- **Selected text**:
*** Block opens ***
She was not a beauty incarcerated in the castle of a beast. She had done all that is in the power of a resourceful woman like her to climb and land in that castle. Her marriage was not an accident. It was a consensus crafted by two adults who knew what the other was all about. So, the purported book is not really a personal account of a resilient journalist on a mission to unearth the Harvey Weinstein beneath the façade of a national leader. It is really a revenge that she wanted to serve cold and close to the elections to a man who left her and married again – in circumstances and to a proposition that is even more full of surprises than his previous wives have been.

Madam Reham wants to damage Imran Khan by turning the spotlight onto those facets of his life that he, for decades, has been able to somehow deflect national attention from, and which, while have seeped out from here and there, have not been outed fully.

Can Reham succeed where Sita White failed? Can she become that dragon fire that others before her and in different roles could not become and, therefore, faded away from memory and news, leaving Imran Khan to continue to maintain the image of a normal, regular kind of man whose enemies plot against him while he remains innocent of all that he is accused of?
*** Block closes ***
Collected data
*** Block opens ***
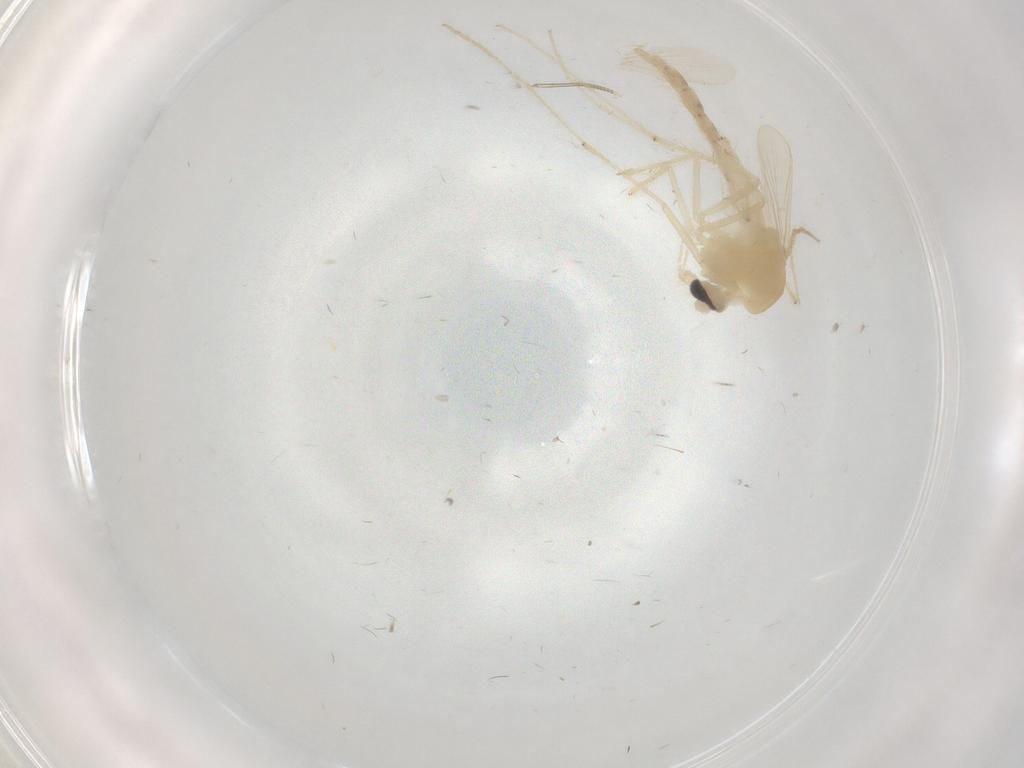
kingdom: Animalia
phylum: Arthropoda
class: Insecta
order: Diptera
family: Chironomidae
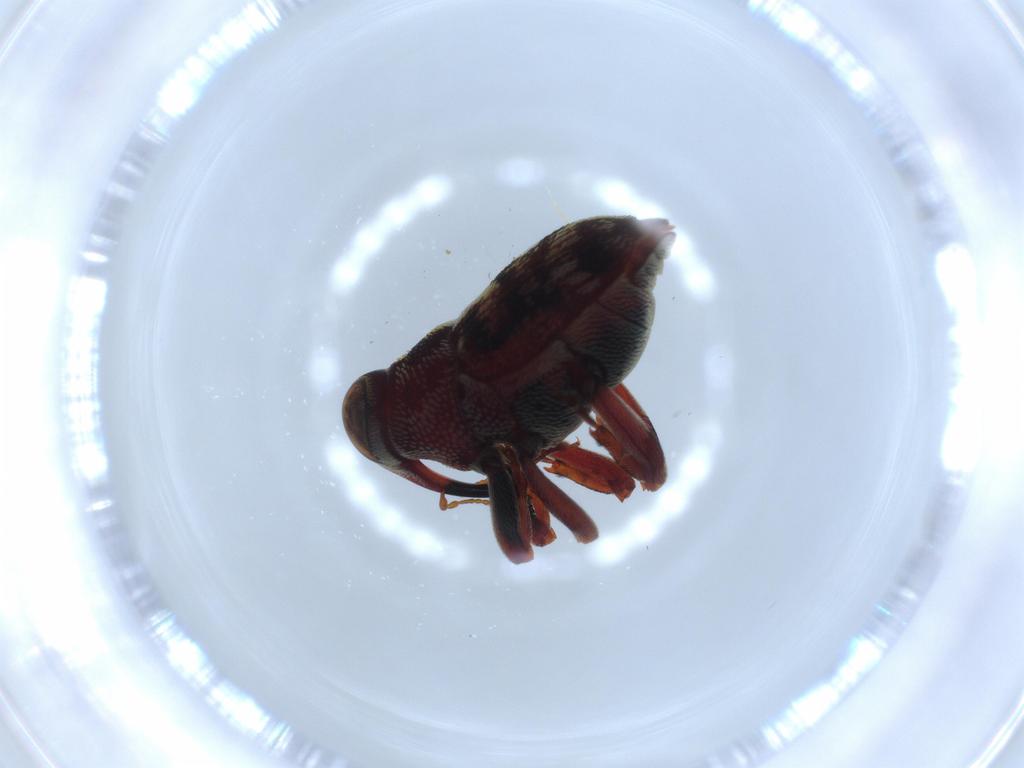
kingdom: Animalia
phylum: Arthropoda
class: Insecta
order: Coleoptera
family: Curculionidae
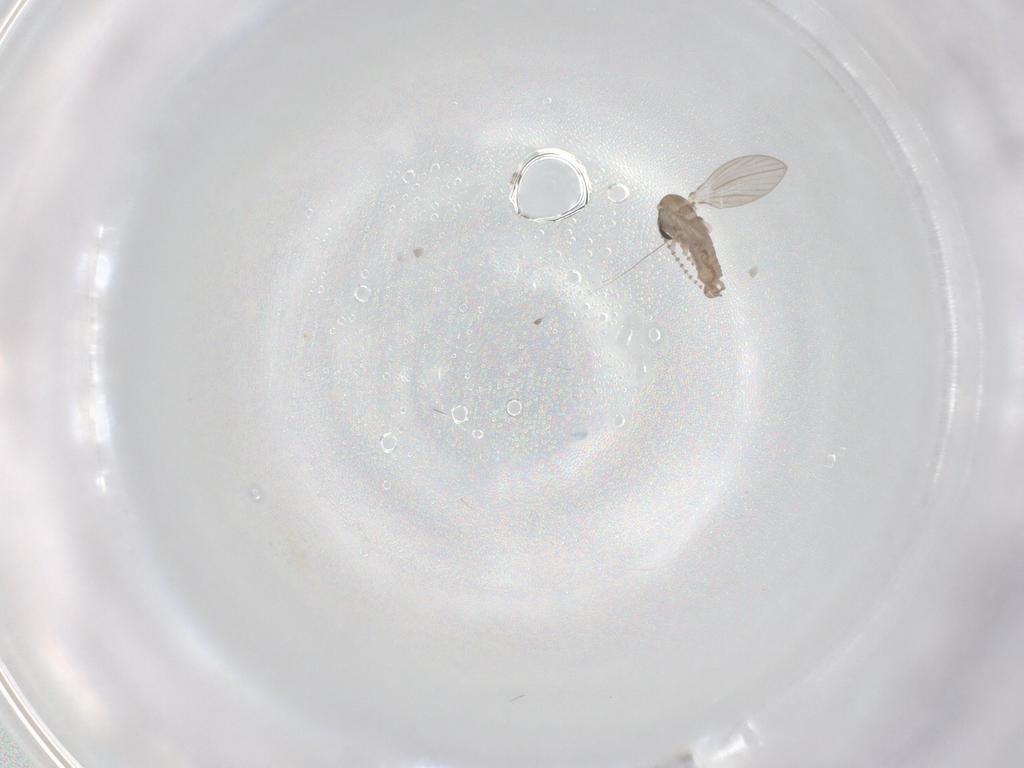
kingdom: Animalia
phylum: Arthropoda
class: Insecta
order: Diptera
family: Psychodidae
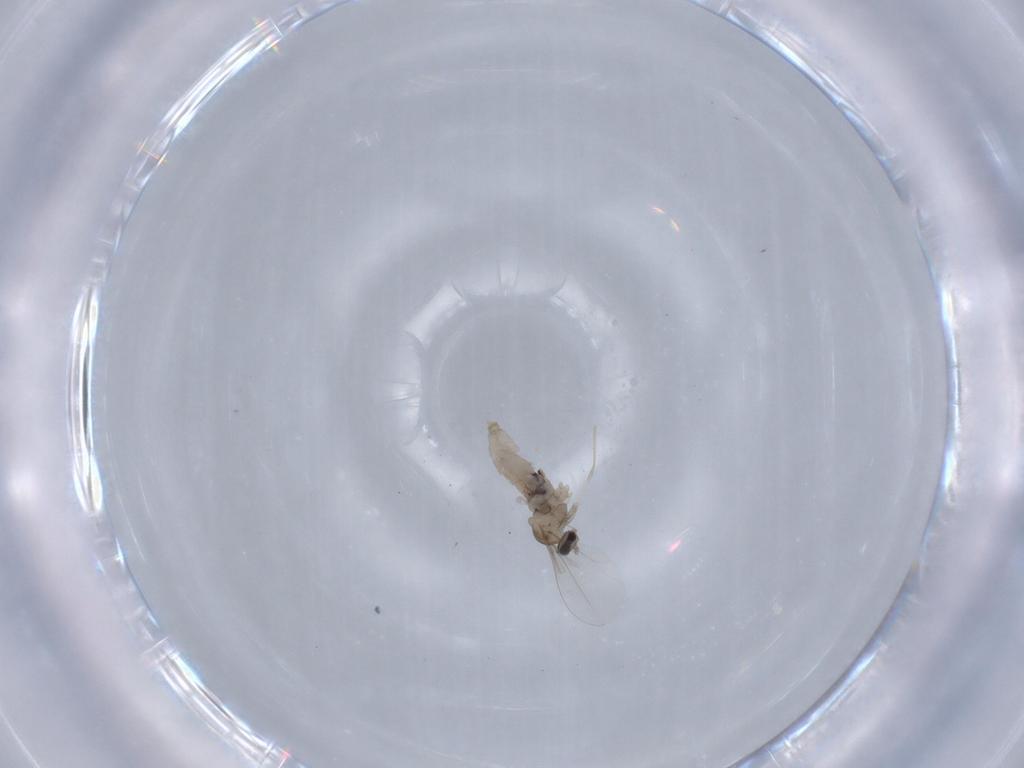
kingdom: Animalia
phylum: Arthropoda
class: Insecta
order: Diptera
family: Cecidomyiidae
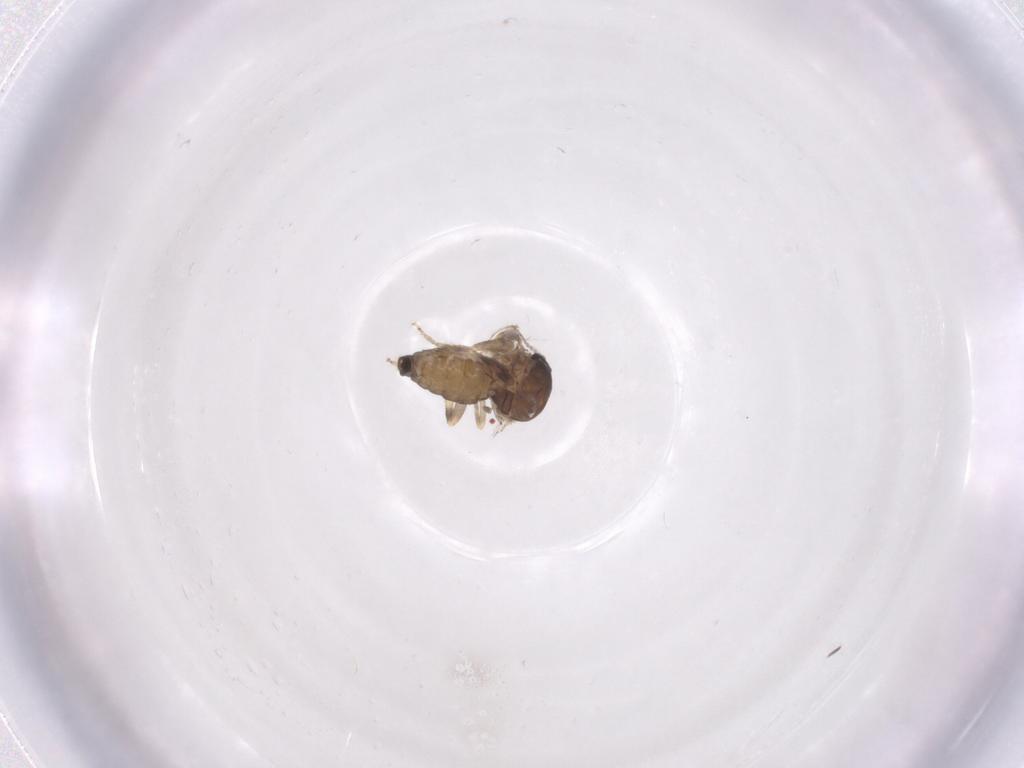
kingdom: Animalia
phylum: Arthropoda
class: Insecta
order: Diptera
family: Ceratopogonidae
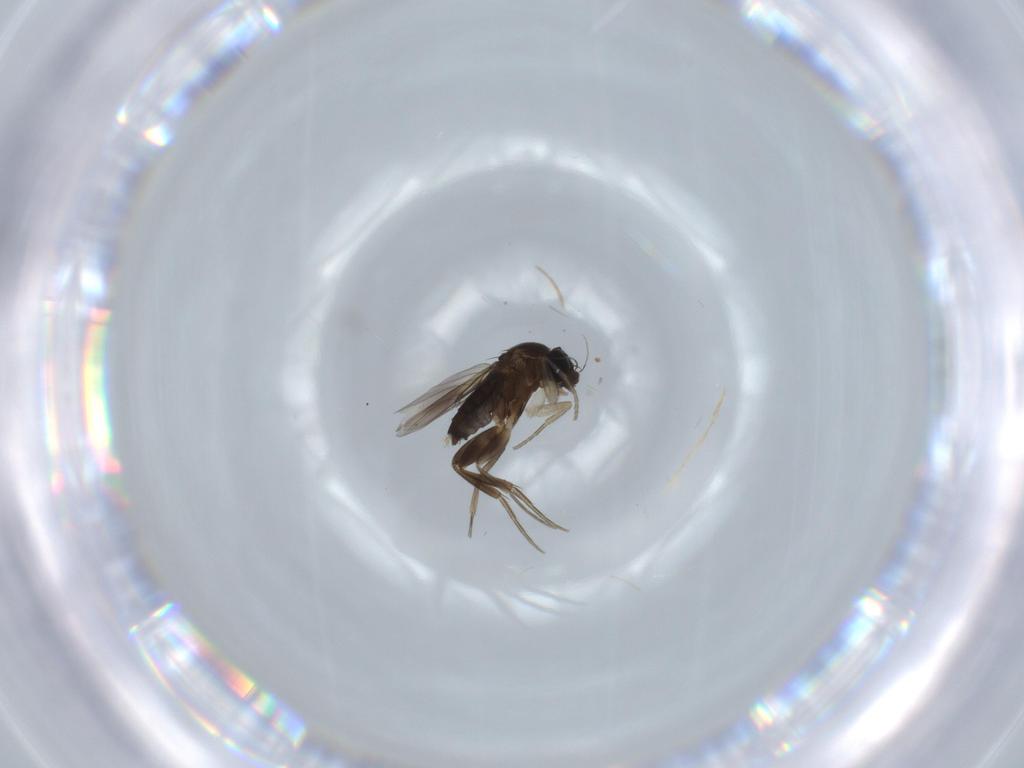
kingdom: Animalia
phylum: Arthropoda
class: Insecta
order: Diptera
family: Phoridae
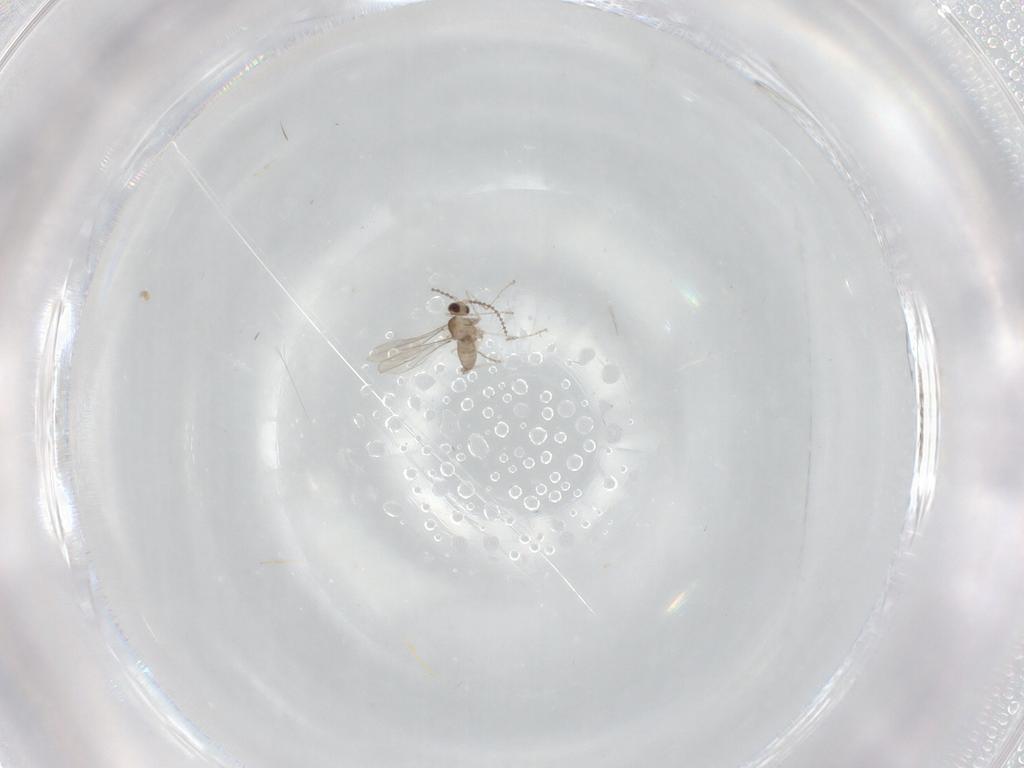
*** Block closes ***
Copy out the commentary above on Reham's book about Imran Khan word for word, from start to finish.

- **Answer box**:
She was not a beauty incarcerated in the castle of a beast. She had done all that is in the power of a resourceful woman like her to climb and land in that castle. Her marriage was not an accident. It was a consensus crafted by two adults who knew what the other was all about. So, the purported book is not really a personal account of a resilient journalist on a mission to unearth the Harvey Weinstein beneath the façade of a national leader. It is really a revenge that she wanted to serve cold and close to the elections to a man who left her and married again – in circumstances and to a proposition that is even more full of surprises than his previous wives have been.

Madam Reham wants to damage Imran Khan by turning the spotlight onto those facets of his life that he, for decades, has been able to somehow deflect national attention from, and which, while have seeped out from here and there, have not been outed fully.

Can Reham succeed where Sita White failed? Can she become that dragon fire that others before her and in different roles could not become and, therefore, faded away from memory and news, leaving Imran Khan to continue to maintain the image of a normal, regular kind of man whose enemies plot against him while he remains innocent of all that he is accused of?